Study Traces Advancement In Battle To Prevent Child Sex Abuse

Adults are more likely to take action to prevent child sexual abuse after participating in the Protect Our Children program in rural Oregon, according to a report released by the College of Education’s Center for the Prevention of Abuse and Neglect.

The seven-year impact report demonstrated overwhelmingly positive findings for Protect Our Children, the Ford Family Foundation’s child sexual abuse prevention project. The program has built a network of organizations in rural Oregon and Northern California committed to child sexual abuse prevention, created a change in attitudes towards child sexual abuse prevention and awareness in training participants, and inspired adults to take concrete action to prevent abuse.

The Ford Family Foundation “has always focused on the well-being of children and families in the rural communities of Oregon and Siskiyou County,” said board Chair Toby Luther. “We launched Protect Our Children to specifically focus on the prevention of child sexual abuse, knowing that raising awareness about this particular issue is key to ending it.”

Keavy Cook, director of children, youth and families at the foundation, added that Protect Our Children was specifically conceived after the Pennsylvania State University scandal and conviction of Jerry Sandusky.

“There was a lot of discussion on who could have said something, what could have been done differently,” Cook said. “How do we change those norms so that people do talk about it, there is a conversation, the norm is to say something?”
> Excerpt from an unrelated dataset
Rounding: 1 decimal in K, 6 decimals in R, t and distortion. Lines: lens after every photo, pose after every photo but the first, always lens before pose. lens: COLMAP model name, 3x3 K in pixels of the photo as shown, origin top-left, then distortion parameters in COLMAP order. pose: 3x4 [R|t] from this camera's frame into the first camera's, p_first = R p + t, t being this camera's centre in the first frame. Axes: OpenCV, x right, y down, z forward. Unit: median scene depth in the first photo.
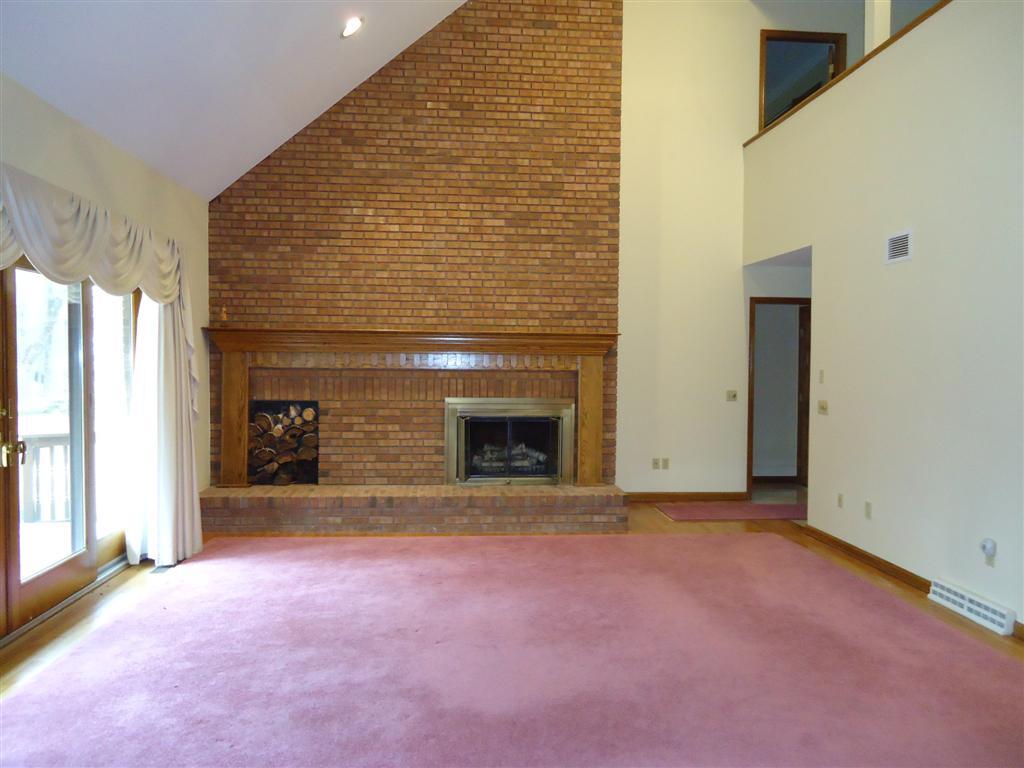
lens RADIAL K [[746.4, 0, 512.0], [0, 746.4, 384.0], [0, 0, 1]] dist [-0.012565, 0.010979]
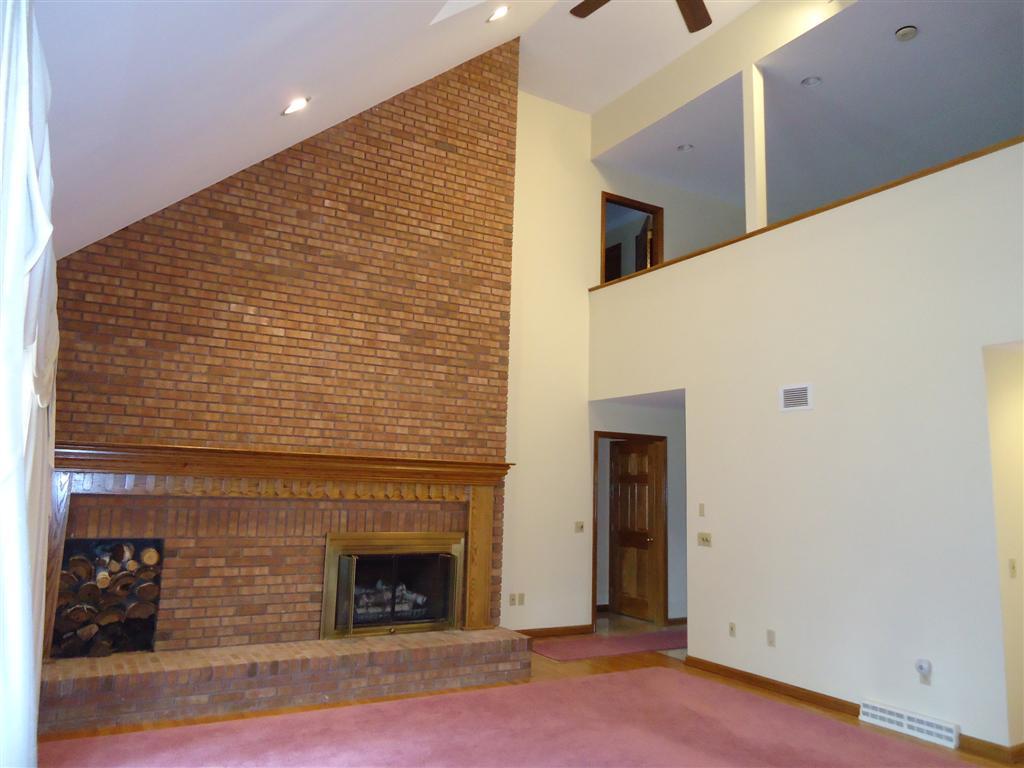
lens RADIAL K [[746.4, 0, 512.0], [0, 746.4, 384.0], [0, 0, 1]] dist [-0.012565, 0.010979]
pose [[0.897770, 0.076615, 0.433751, -0.283576], [-0.005512, 0.986633, -0.162864, -0.011907], [-0.440431, 0.143824, 0.886192, 0.130965]]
Protect Our Children, led by project director Mary Ratliff, trained more than 40,000 adults in 12 rural counties throughout Oregon and one county in Northern California in child sexual abuse prevention by partnering with 17 nonprofit organizations to implement a child sexual abuse prevention curriculum. The curriculum was presented through three-hour-long workshops that included training videos and structured group discussions.
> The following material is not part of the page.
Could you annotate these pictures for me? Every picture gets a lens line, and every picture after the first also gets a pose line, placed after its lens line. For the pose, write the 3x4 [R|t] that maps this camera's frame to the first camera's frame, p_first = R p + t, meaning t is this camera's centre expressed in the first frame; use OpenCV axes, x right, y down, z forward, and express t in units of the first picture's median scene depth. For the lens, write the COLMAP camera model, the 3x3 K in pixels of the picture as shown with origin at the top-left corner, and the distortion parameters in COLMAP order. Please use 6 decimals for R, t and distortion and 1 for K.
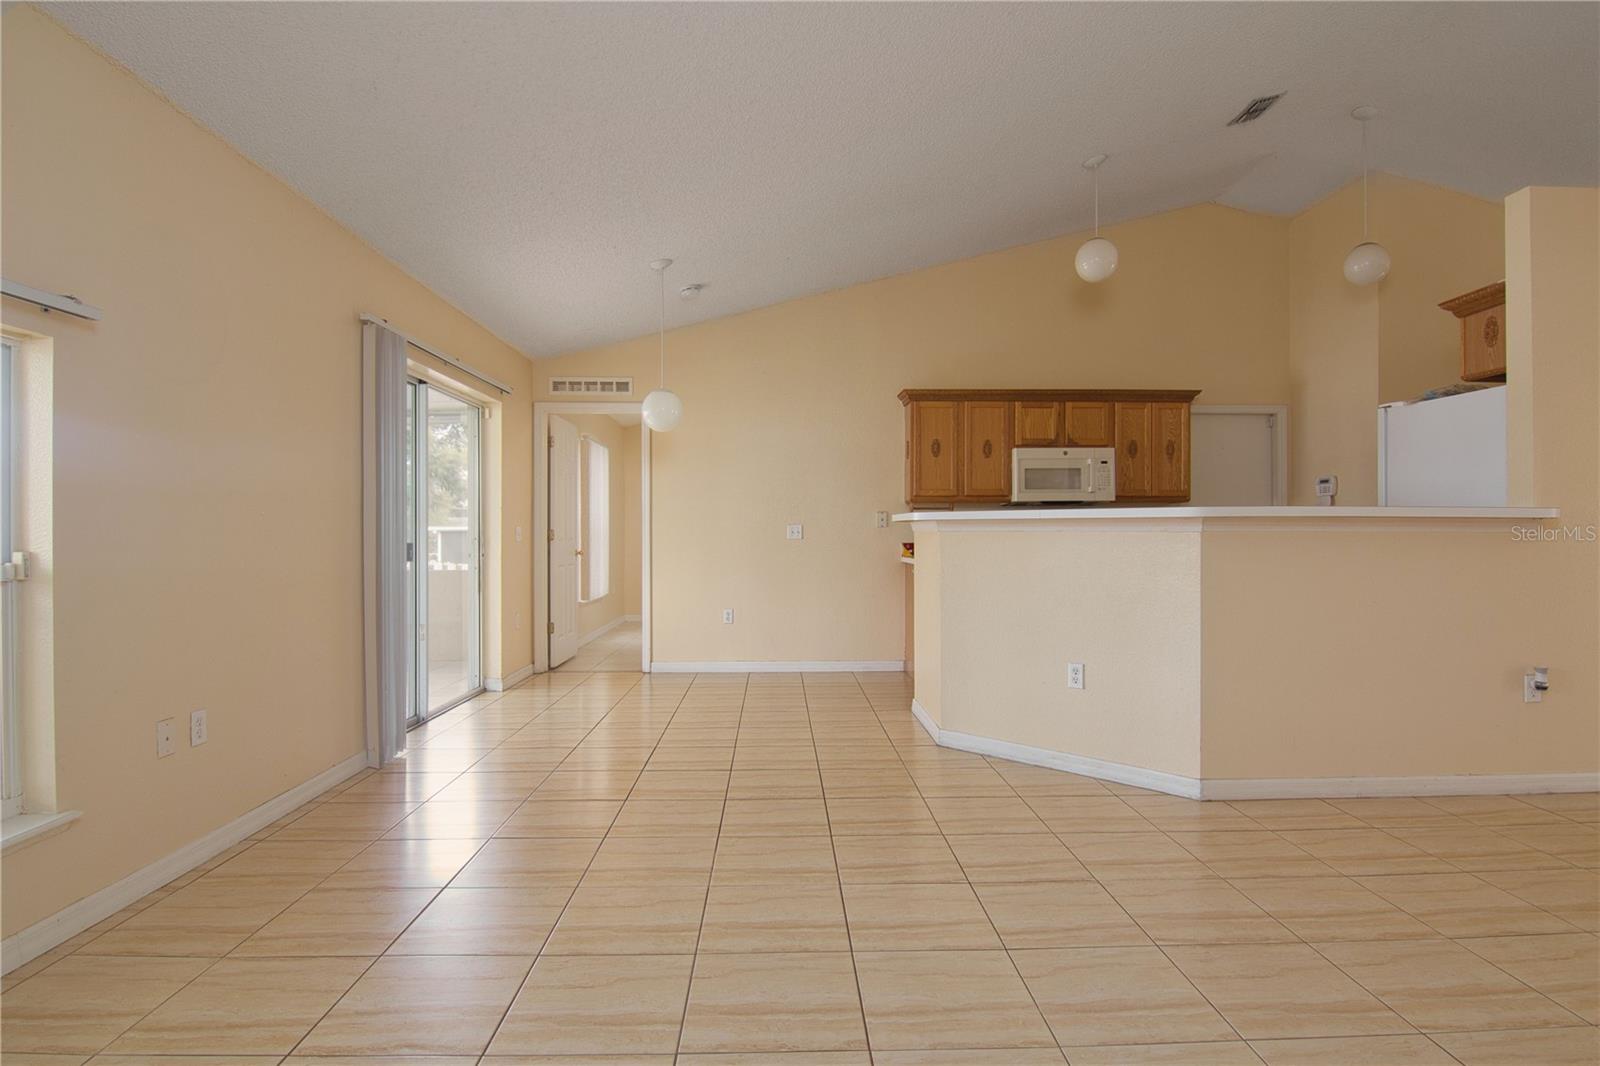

The foundation reached out to the Center for the Prevention of Abuse and Neglect for suggestions about who might be the best choice to serve as evaluators and it made the choice to serve.
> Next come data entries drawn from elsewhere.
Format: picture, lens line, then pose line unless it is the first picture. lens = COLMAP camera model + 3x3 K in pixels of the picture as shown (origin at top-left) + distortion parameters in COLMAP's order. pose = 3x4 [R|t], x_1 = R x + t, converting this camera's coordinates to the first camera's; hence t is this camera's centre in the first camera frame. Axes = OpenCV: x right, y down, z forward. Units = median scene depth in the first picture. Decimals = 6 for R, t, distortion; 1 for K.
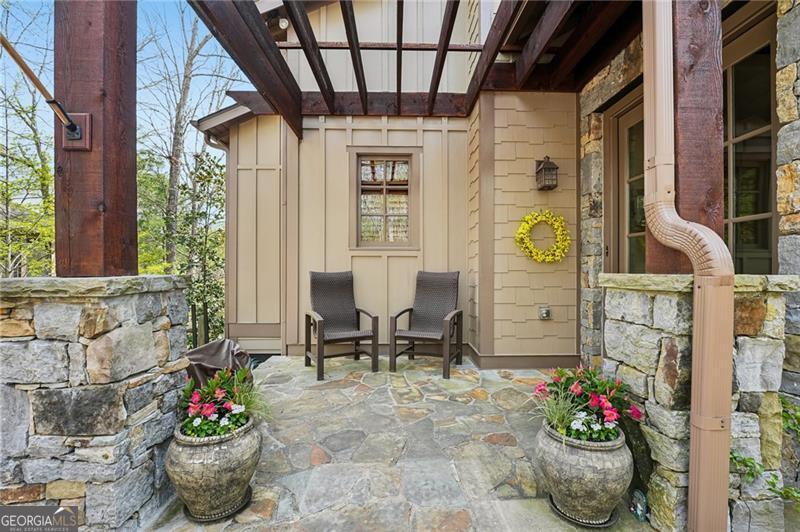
lens RADIAL K [[348.8, 0, 400.0], [0, 348.8, 266.0], [0, 0, 1]] dist [-0.001563, -0.000200]
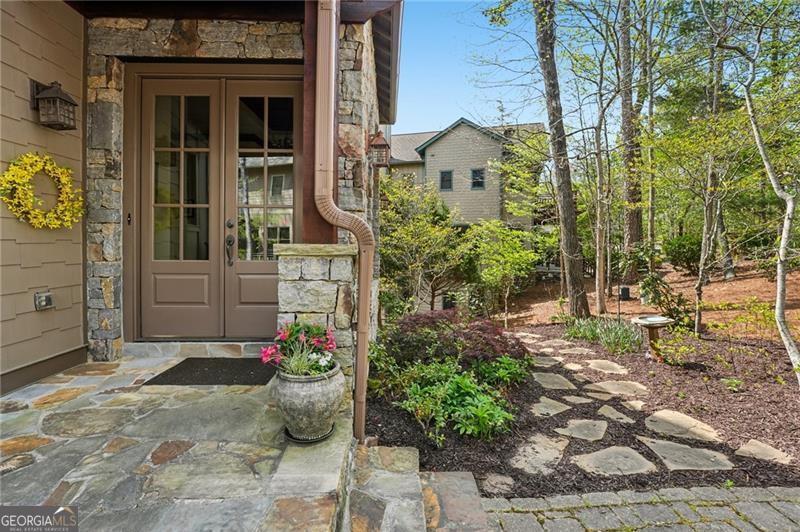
lens RADIAL K [[357.2, 0, 399.4], [0, 357.2, 240.8], [0, 0, 1]] dist [-0.000515, -0.000264]
pose [[0.007160, 0.003004, 0.999970, -0.326032], [-0.017515, 0.999842, -0.002878, 0.003338], [-0.999821, -0.017494, 0.007211, 0.291651]]
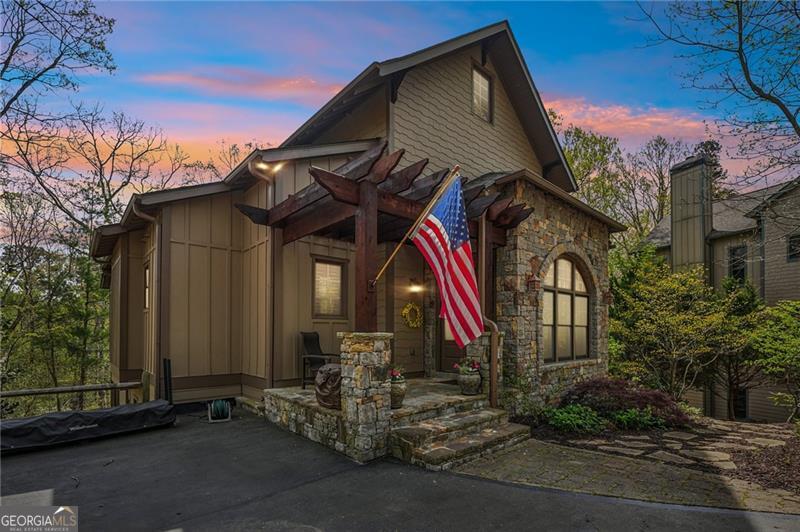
lens RADIAL K [[367.4, 0, 400.0], [0, 367.4, 266.0], [0, 0, 1]] dist [-0.000061, 0.000023]
pose [[0.761943, 0.113382, 0.637642, -1.191384], [-0.006191, 0.985786, -0.167889, -0.003994], [-0.647614, 0.123975, 0.751815, -0.725356]]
“We’re involved because our mission is to change the conditions that allow childhood trauma to occur in the first place,” explained Jeffrey Todahl, associate professor in the College of Education and director of the center.

The center’s participation as evaluators included collecting data from Lane County about the effects of child sexual abuse here. The center found that 29 percent of Lane County youth are sexual abuse survivors.

Those statistics were echoed in the findings among participants in the workshops, where 33 percent indicated they were sexually assaulted in childhood.

The center used a host of tools to collect data from Protect Our Children to explore what worked and what didn’t and to demonstrate the power of prevention. They conducted more than 100 individual and group interviews and more than 10,000 pre- and post-training surveys to look for changes in the participants’ knowledge, attitudes, behaviors and beliefs.

They then followed up with participants six, 12 and 18 months later and cross-compared those results with 457 randomly selected Oregonians to measure the extent of the effect and see if the changes had continued. Results indicated that the changes had persisted, and in fact, sometimes they even got stronger.

Participants demonstrated increased knowledge about child sexual abuse and its prevention as well as pro-prevention attitudes and actions. Notably, participants were more than two times more hopeful that child sexual abuse can be reduced and three times more likely to believe that it is preventable.

Partner organizations said the work had profound effects on them.

“Many of the participating organizations didn’t have prevention as a part of their mission statement” before the project, Todahl said. “It really has been transformative throughout many Oregon communities.”

The project also fostered a statewide co-learning network among the partner organizations, which will better position rural Oregon for long-term child sexual abuse prevention efforts and community engagement.

The evaluation also provided data about who was coming to the training, which proved important to the foundation’s investment in making sure that Protect Our Children participants held diverse identities. The majority of participants were white and college-educated, which contributed to a shift in focus for the trainings and has eventually led to greater focus on LGBTQ curriculum and consideration for how to get more men involved.

Todahl said UO students from the College of Education and across campus participated in the evaluation process by reviewing survey data, making phone calls, completing qualitative interviews and writing reports.

In 2022, Protect Our Children expanded to add an urban site. Moving forward, the project will begin working on legislative advocacy, add new tools around internet safety and trafficking to its curriculum, implement a post-training for parents and caregivers, and improve its Spanish to English translation, Ratliff said.

Todahl said the project “demonstrates the way in which an Oregon-based philanthropic organization can partner with a research unit to really complement each other’s strengths towards systemic change by mobilizing communities. The way in which evaluation can support the development of an initiative like this has been powerfully demonstrated.”